Impact of Preoperative Diagnosis of Overactive Bladder and Intravesical Prostatic Protrusion on Postoperative Overactive Bladder Symptom Improvement Following Robot-Assisted Radical Prostatectomy.

To assess whether postoperative improvement in overactive bladder (OAB) symptoms following robot-assisted radical prostatectomy (RARP) can be predicted by preoperative diagnosis of OAB and intravesical prostatic protrusion (IPP).

This retrospective study included 210 patients who underwent RARP between January 2022 and May 2024. IPP was measured by preoperative MRI and defined as ≥ 5 mm. Improvement in OAB symptoms was defined as a ≥ 2-point reduction in the Overactive Bladder Symptom Score (OABSS) at 12 months postoperatively. Univariable and multivariable logistic regression analyses were conducted to determine predictive factors.
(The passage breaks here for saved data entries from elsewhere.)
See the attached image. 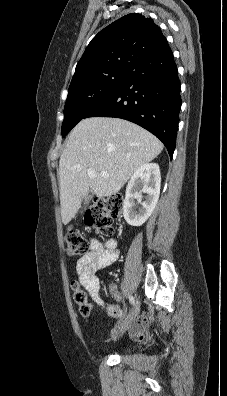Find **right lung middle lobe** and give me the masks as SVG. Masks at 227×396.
<instances>
[{"instance_id":"dd1d6c3e","label":"right lung middle lobe","mask_w":227,"mask_h":396,"mask_svg":"<svg viewBox=\"0 0 227 396\" xmlns=\"http://www.w3.org/2000/svg\"><path fill=\"white\" fill-rule=\"evenodd\" d=\"M132 70L110 69L92 75L69 87L61 134L64 137L99 103L108 98Z\"/></svg>"}]
</instances>
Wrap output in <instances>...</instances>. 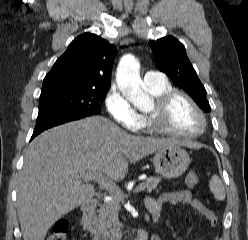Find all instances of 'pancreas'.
Returning a JSON list of instances; mask_svg holds the SVG:
<instances>
[{"instance_id": "pancreas-1", "label": "pancreas", "mask_w": 248, "mask_h": 240, "mask_svg": "<svg viewBox=\"0 0 248 240\" xmlns=\"http://www.w3.org/2000/svg\"><path fill=\"white\" fill-rule=\"evenodd\" d=\"M158 177H149L142 184L147 192L154 190L159 182ZM114 200L100 205L97 213L91 214L89 217L90 230L93 240H115L121 235V224L118 219L119 202L123 201L124 195H114Z\"/></svg>"}]
</instances>
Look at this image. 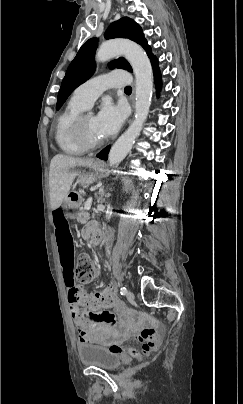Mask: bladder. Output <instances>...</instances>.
Wrapping results in <instances>:
<instances>
[{
    "label": "bladder",
    "instance_id": "bladder-1",
    "mask_svg": "<svg viewBox=\"0 0 243 404\" xmlns=\"http://www.w3.org/2000/svg\"><path fill=\"white\" fill-rule=\"evenodd\" d=\"M77 353L81 363L87 367L114 371L121 366L119 355L101 345L79 343Z\"/></svg>",
    "mask_w": 243,
    "mask_h": 404
}]
</instances>
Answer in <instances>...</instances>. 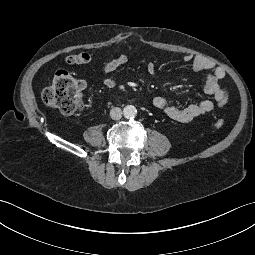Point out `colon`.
<instances>
[{
    "mask_svg": "<svg viewBox=\"0 0 255 255\" xmlns=\"http://www.w3.org/2000/svg\"><path fill=\"white\" fill-rule=\"evenodd\" d=\"M79 82L67 71L55 72L51 84L41 94L42 101L50 108L57 109L63 114H79L83 110ZM222 119H217L215 126L221 128Z\"/></svg>",
    "mask_w": 255,
    "mask_h": 255,
    "instance_id": "5ec220e1",
    "label": "colon"
}]
</instances>
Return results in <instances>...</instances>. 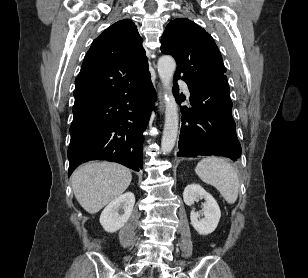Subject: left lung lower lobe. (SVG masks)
Returning a JSON list of instances; mask_svg holds the SVG:
<instances>
[{
  "mask_svg": "<svg viewBox=\"0 0 308 278\" xmlns=\"http://www.w3.org/2000/svg\"><path fill=\"white\" fill-rule=\"evenodd\" d=\"M174 78V95L178 104L184 97ZM192 107H181L182 126L179 137V157L220 155L237 160L241 146L232 117V101L227 77L221 76L195 86H188Z\"/></svg>",
  "mask_w": 308,
  "mask_h": 278,
  "instance_id": "obj_1",
  "label": "left lung lower lobe"
}]
</instances>
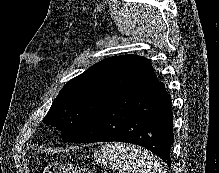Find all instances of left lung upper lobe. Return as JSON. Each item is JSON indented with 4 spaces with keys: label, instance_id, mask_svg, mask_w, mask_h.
<instances>
[{
    "label": "left lung upper lobe",
    "instance_id": "obj_1",
    "mask_svg": "<svg viewBox=\"0 0 219 173\" xmlns=\"http://www.w3.org/2000/svg\"><path fill=\"white\" fill-rule=\"evenodd\" d=\"M146 62L141 56L121 55L96 63L62 88L43 122L57 127L65 142H74L138 78Z\"/></svg>",
    "mask_w": 219,
    "mask_h": 173
}]
</instances>
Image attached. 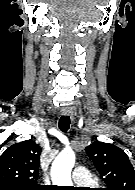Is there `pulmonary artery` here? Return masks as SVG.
<instances>
[{"instance_id":"obj_1","label":"pulmonary artery","mask_w":135,"mask_h":190,"mask_svg":"<svg viewBox=\"0 0 135 190\" xmlns=\"http://www.w3.org/2000/svg\"><path fill=\"white\" fill-rule=\"evenodd\" d=\"M74 182L78 185L85 186L92 183L91 176L85 167L78 166L72 173Z\"/></svg>"}]
</instances>
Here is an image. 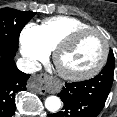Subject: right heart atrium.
<instances>
[{"label": "right heart atrium", "instance_id": "obj_1", "mask_svg": "<svg viewBox=\"0 0 117 117\" xmlns=\"http://www.w3.org/2000/svg\"><path fill=\"white\" fill-rule=\"evenodd\" d=\"M20 52L26 64L35 67L39 62L45 60L49 50L43 44L39 28L35 24H28L20 34Z\"/></svg>", "mask_w": 117, "mask_h": 117}]
</instances>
At 12 months postoperatively, 46 (21.9%) patients demonstrated an improvement in OABSS. Multivariable analysis identified preoperative meeting criteria for OAB (odds ratio [OR]: 7.60; 95% confidence interval [CI]: 3.59-16.10; p < 0.0001) and meeting criteria for IPP (OR: 3.49; 95% CI: 1.57-7.78; p = 0.0023) as independent predictors. In the entire cohort, no significant changes in the median OABSS were observed before and after RARP. In contrast, in the group that met both criteria, the median OABSS changed from 6 (IQR, 5.75-7) preoperatively to 4 (IQR, 3.75-6.5) at 12 months postoperatively (p = 0.032).
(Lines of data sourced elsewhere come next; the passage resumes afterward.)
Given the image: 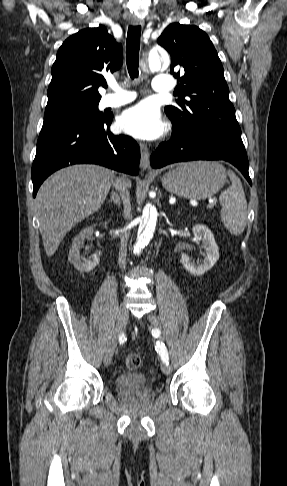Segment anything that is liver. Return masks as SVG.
<instances>
[{"label":"liver","instance_id":"6515ba94","mask_svg":"<svg viewBox=\"0 0 287 486\" xmlns=\"http://www.w3.org/2000/svg\"><path fill=\"white\" fill-rule=\"evenodd\" d=\"M113 171L91 164L63 168L40 187L35 203L47 256L58 249L65 235L99 210L114 183ZM127 188L131 181L121 178Z\"/></svg>","mask_w":287,"mask_h":486}]
</instances>
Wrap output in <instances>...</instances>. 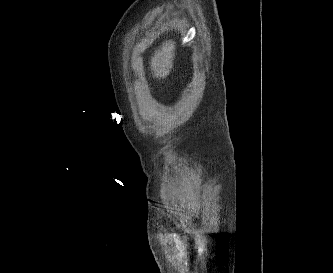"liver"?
I'll use <instances>...</instances> for the list:
<instances>
[{
    "label": "liver",
    "instance_id": "1",
    "mask_svg": "<svg viewBox=\"0 0 333 273\" xmlns=\"http://www.w3.org/2000/svg\"><path fill=\"white\" fill-rule=\"evenodd\" d=\"M175 57V42L166 41L162 46L155 50L154 56L151 58L150 66L153 76L156 78H166L169 75Z\"/></svg>",
    "mask_w": 333,
    "mask_h": 273
}]
</instances>
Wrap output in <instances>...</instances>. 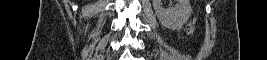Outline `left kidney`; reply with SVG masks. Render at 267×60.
Returning <instances> with one entry per match:
<instances>
[{"mask_svg": "<svg viewBox=\"0 0 267 60\" xmlns=\"http://www.w3.org/2000/svg\"><path fill=\"white\" fill-rule=\"evenodd\" d=\"M175 7L165 9L162 0H152L159 22L170 30H179L187 23L192 9L189 0H176Z\"/></svg>", "mask_w": 267, "mask_h": 60, "instance_id": "left-kidney-1", "label": "left kidney"}]
</instances>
Preoperative OAB diagnosis and IPP can predict postoperative improvement in OABSS. Our study demonstrates that preoperative OABSS and IPP status permit stratification of prostate cancer patients most likely to experience OAB symptom relief following RARP. This finding may further assist in individualized surgical counseling and treatment selection for patients.

International journal of urology : official journal of the Japanese Urological Association. 2026 Apr [Epub]

Yasukazu Nakanishi, Gaku Okumura, Erika Ikezoe, Shu Gozu, Naoki Imasato, Kohei Hirose, Madoka Kataoka, Shugo Yajima, Hitoshi Masuda

Department of Urology, National Cancer Center Hospital East, Chiba, Japan.